History
SLES has been developed based on SUSE Linux by a small team led by Marcus Kraft and Bernhard Kaindl as principal developer who was supported by Joachim Schröder. It was first released on 31 October 2000 as a version for IBM S/390 mainframe machines. In December 2000, the first enterprise client (Telia) was made public. In April 2001, the first SLES for x86 was released.
SLES version 9 was released in August 2004. Service Pack 4 was released in December 2007. It is supported by the major hardware vendors—IBM, HP, Sun Microsystems, Dell, SGI, Lenovo, and Fujitsu Siemens Computers.
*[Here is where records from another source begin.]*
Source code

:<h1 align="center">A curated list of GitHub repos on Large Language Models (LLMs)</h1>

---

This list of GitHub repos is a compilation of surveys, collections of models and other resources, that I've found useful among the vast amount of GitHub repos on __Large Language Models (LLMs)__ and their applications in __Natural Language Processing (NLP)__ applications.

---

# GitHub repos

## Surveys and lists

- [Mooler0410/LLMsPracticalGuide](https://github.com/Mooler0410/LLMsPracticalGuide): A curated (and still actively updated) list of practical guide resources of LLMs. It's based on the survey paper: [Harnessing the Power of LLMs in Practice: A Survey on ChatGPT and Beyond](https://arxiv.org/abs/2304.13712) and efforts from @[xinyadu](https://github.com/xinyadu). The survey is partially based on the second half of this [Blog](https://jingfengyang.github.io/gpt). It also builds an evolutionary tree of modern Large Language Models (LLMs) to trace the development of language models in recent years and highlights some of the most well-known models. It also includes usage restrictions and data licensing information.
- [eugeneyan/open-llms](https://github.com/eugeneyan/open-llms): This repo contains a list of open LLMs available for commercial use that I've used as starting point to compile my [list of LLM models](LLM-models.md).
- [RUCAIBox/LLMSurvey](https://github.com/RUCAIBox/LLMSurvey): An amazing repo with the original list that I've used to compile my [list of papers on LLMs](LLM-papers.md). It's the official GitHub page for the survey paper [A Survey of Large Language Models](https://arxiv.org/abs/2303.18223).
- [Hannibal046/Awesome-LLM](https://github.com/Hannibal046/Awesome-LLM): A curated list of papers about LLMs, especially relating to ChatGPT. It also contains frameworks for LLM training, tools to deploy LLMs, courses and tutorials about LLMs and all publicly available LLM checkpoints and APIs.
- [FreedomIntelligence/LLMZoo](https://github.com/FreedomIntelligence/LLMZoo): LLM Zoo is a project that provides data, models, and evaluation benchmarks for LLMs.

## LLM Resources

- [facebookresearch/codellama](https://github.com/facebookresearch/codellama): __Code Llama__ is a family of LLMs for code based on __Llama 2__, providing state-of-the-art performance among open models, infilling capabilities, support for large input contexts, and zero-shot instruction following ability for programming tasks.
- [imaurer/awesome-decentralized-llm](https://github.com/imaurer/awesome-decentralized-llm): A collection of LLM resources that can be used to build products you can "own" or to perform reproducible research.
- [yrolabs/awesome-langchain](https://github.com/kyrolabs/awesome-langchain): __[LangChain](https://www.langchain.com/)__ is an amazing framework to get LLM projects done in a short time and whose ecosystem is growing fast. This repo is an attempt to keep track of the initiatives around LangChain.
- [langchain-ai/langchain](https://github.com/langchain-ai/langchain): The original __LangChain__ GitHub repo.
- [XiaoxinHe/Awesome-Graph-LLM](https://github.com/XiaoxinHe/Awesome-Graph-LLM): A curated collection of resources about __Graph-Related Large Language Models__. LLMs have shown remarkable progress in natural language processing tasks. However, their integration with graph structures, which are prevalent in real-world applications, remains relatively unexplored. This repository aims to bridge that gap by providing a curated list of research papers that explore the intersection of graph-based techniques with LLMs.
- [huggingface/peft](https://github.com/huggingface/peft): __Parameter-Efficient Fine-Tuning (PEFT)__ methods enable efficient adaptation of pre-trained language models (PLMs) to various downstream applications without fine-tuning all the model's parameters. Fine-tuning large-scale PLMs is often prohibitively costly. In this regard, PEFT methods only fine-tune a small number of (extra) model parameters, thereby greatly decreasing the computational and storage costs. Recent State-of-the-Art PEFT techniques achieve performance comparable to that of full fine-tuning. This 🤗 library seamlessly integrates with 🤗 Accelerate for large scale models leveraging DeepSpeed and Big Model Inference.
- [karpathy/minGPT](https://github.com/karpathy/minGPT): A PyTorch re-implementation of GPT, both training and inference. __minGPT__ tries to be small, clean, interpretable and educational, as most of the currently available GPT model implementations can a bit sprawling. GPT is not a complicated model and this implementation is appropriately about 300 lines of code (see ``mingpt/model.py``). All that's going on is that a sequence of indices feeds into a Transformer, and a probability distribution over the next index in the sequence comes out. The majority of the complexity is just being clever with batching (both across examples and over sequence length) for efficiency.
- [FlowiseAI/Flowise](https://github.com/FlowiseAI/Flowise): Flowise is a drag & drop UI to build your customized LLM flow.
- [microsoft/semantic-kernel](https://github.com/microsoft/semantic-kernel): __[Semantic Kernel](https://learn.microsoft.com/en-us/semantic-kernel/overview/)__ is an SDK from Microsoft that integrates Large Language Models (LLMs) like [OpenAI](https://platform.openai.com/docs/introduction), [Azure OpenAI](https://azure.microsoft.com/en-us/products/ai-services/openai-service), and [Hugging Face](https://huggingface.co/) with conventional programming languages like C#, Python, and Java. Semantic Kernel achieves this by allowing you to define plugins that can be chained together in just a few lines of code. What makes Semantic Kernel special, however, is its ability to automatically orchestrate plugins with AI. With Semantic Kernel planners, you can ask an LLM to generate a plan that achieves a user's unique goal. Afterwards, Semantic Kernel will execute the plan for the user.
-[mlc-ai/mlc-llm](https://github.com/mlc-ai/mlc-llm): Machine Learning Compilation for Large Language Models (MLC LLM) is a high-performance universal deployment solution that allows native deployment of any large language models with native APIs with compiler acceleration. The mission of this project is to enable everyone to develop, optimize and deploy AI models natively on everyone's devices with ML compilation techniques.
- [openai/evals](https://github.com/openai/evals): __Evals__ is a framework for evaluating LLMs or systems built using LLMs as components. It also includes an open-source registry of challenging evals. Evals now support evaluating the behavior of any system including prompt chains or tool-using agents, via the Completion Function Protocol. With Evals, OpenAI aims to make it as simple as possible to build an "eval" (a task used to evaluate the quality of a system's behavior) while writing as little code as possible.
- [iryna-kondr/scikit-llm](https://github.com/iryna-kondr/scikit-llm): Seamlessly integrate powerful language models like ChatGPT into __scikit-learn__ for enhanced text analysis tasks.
SLES 10 is installed on NASA's supercomputer Columbia.
SUSE Linux Enterprise Server 10 was released in July 2006, and is also supported by the major hardware vendors. Service pack 4 was released in April 2011. SLES 10 shares a common codebase with SUSE Linux Enterprise Desktop 10—Novell's desktop distribution for business use—and other SUSE Linux Enterprise products.
The front node of JUGENE, a petaflops supercomputer at the Jülich Research Centre in Germany, uses SLES 10 as its operating system.
SUSE Linux Enterprise Server 11 was released on March 24, 2009 and include Linux kernel 2.6.27, Oracle Cluster File System 2, support for the OpenAIS cluster communication protocol for server and storage clustering, and Mono 2.0. SLES 11 SP1 (released May 2010) rebased the kernel version to 2.6.32. In February 2012, SLES 11 SP2 was released, based on kernel version 3.0.10.
IBM's Watson was built on IBM's Power7 systems using SLES.